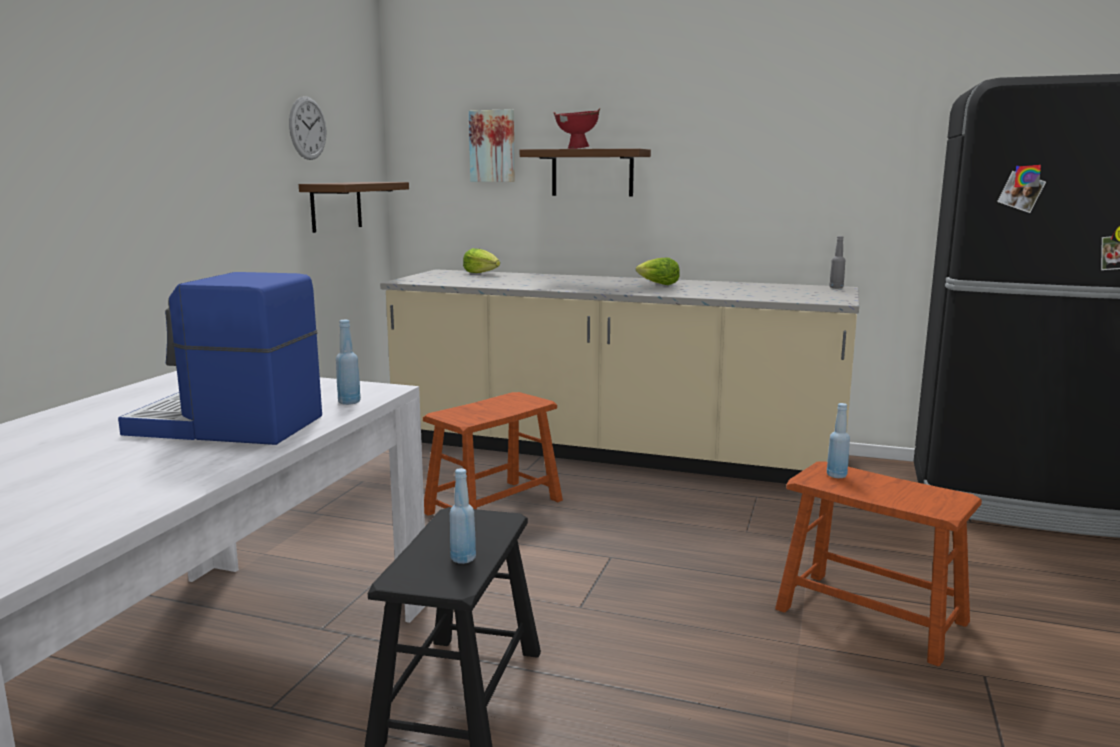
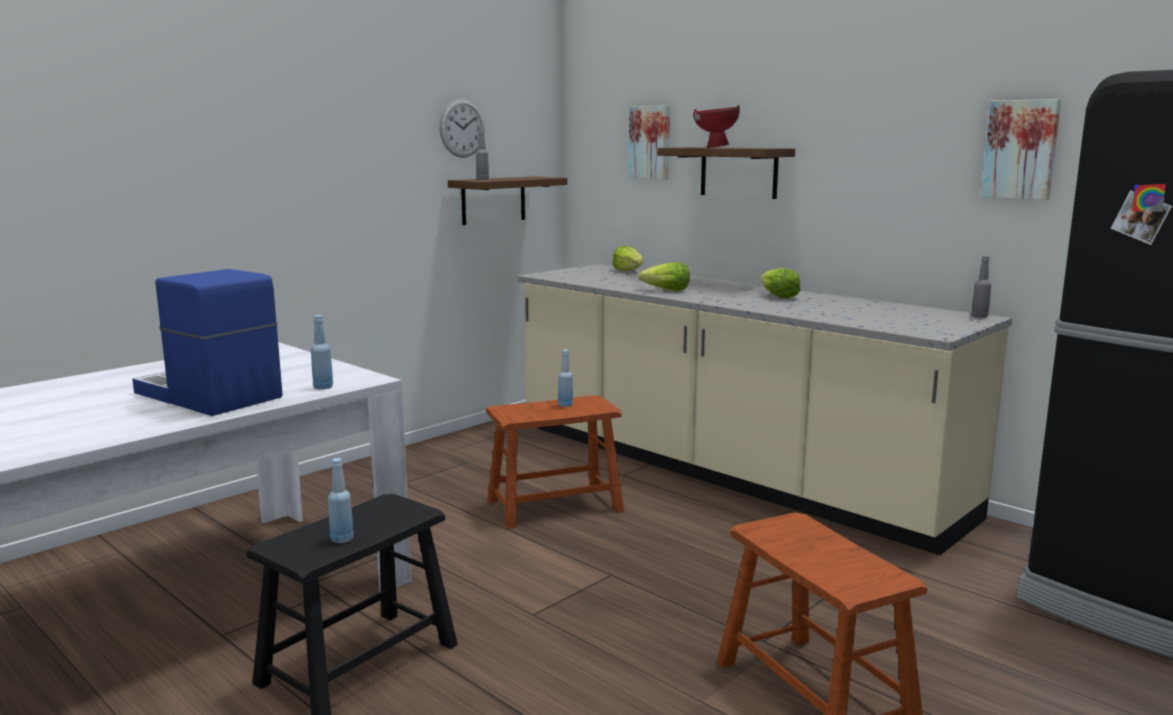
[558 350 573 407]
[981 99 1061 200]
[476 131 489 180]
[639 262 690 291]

◆ ◆ ◆

Required work –
Restate every line above word for word. Do not carry over the images.

Response below –
[558 350 573 407]
[981 99 1061 200]
[476 131 489 180]
[639 262 690 291]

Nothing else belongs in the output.